Our relationship worsened every day, I began to notice that he constantly criticized me, and demanded that I listen to him in everything. He never learned to consider my opinion, he simply confronted me with a fact when he decided something. The conversations about children also continued, but I kept saying that it was still early and I was not ready. One day he got tired of waiting for my readiness, and during sex he just finished inside, knowing that I would be against it. My shock and indignation angered him, he began to repeat that if I loved him, I would be glad and would like to get pregnant from him. He began to accuse me of not loving him. I thought about taking an emergency contraceptive pill, but the thought that we might have a baby stopped me. I still dreamed about it, and left everything to chance.
The pregnancy did not come, and I breathed a sigh of relief, because during these couple of weeks of waiting, the relationship was rapidly deteriorating. He constantly made remarks to me that reached the point of absurdity. He could yell at me for sighing loudly or for not removing the bottle from the table. I didn’t understand what was happening, and tried to understand why he treats me like that, to which I heard one answer: “You just take everything too close to your heart, it’s you who has changed, but I love you like no one else, don’t you see it “. And every time I thought that the problem was probably in me, and that it seemed to me and I screwed myself up. He blamed me for everything, and I believed that it was my fault.
When his reproaches became regular, I shared it with a friend. And he opened my eyes, explaining that all this is not normal, and he absolutely does not respect and does not love me. I was simply trampled, because my love for him was boundless.
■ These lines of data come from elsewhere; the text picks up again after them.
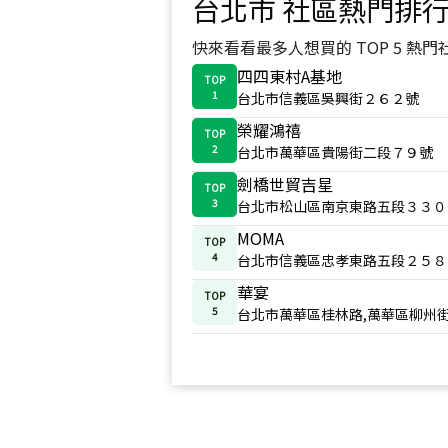
台北市
社區熱門排
快來看看最多人想買的 TOP 5 熱門
四四東村A基地
TOP
1
台北市信義區吳興街２６２號
榮耀鴻禧
TOP
2
台北市萬華區貴陽街二段７９號
劍橋世貿吉星
TOP
3
台北市松山區南京東路五段３３０
MOMA
TOP
4
台北市信義區忠孝東路五段２５８
華宴
TOP
5
台北市萬華區桂林路,萬華區柳州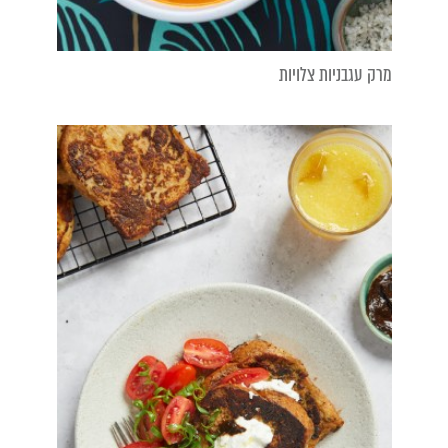
מרק עגבניות צלויות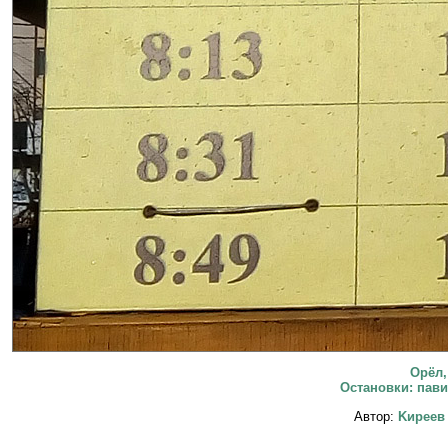
Орёл,
Остановки: пави
Автор:
Kиpeeв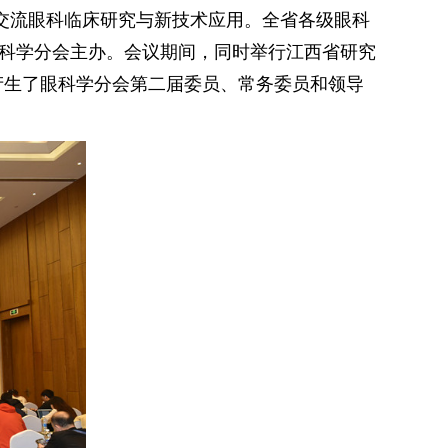
交流眼科临床研究与新技术应用。全省各级眼科
眼科学分会主办。会议期间，同时举行江西省研究
产生了眼科学分会第二届委员、常务委员和领导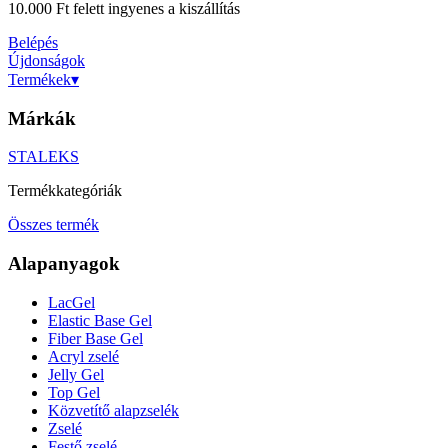
10.000 Ft felett ingyenes a kiszállítás
Belépés
Újdonságok
Termékek
▾
Márkák
STALEKS
Termékkategóriák
Összes termék
Alapanyagok
LacGel
Elastic Base Gel
Fiber Base Gel
Acryl zselé
Jelly Gel
Top Gel
Közvetítő alapzselék
Zselé
Festő zselé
But I began to realize that from the fairy tale that was at the beginning, there was nothing left but words about love.
One day he said that he had arranged to transfer to his hometown earlier and we would be moving soon. The realization that I would have to move with him to a strange city scared me crazy. During one of the quarrels, he said that if I didn’t cook for him, then he didn’t need me, and also that he would live by his own rules, and he didn’t care about my opinion. To my indignation that at the beginning of the relationship he spoke in a completely different way, he replied: “You never know what I said.” And here I was convinced that this is not at all the person he pretended to be initially. It was a painful disappointment, because all this time I believed that he was my destiny.
The decision was not easy
Between the decision to disperse and the day when we broke up, almost a month passed. Seeing him, I could not say these words. But the approaching day of the move sobered me, because when I imagined a future life with him, I realized that I did not want such a life. When I said that we were breaking up, he did not believe. There was a week left before the move, and he was sure that I would change my mind.
I cried for days and nights, but I understood that I needed to hold on and not return to him. I was helped by friends who supported me and were in touch. He left, but a few more tried to get everything back. After the breakup, I felt worthless. I missed him madly, and was ready to break loose and go to him, but my friend stopped me. Until the moment when I completely came to my senses and forgot him, 1.5 years passed, and only then I realized that he was just an abuser, and I had not love at all, but a real addiction.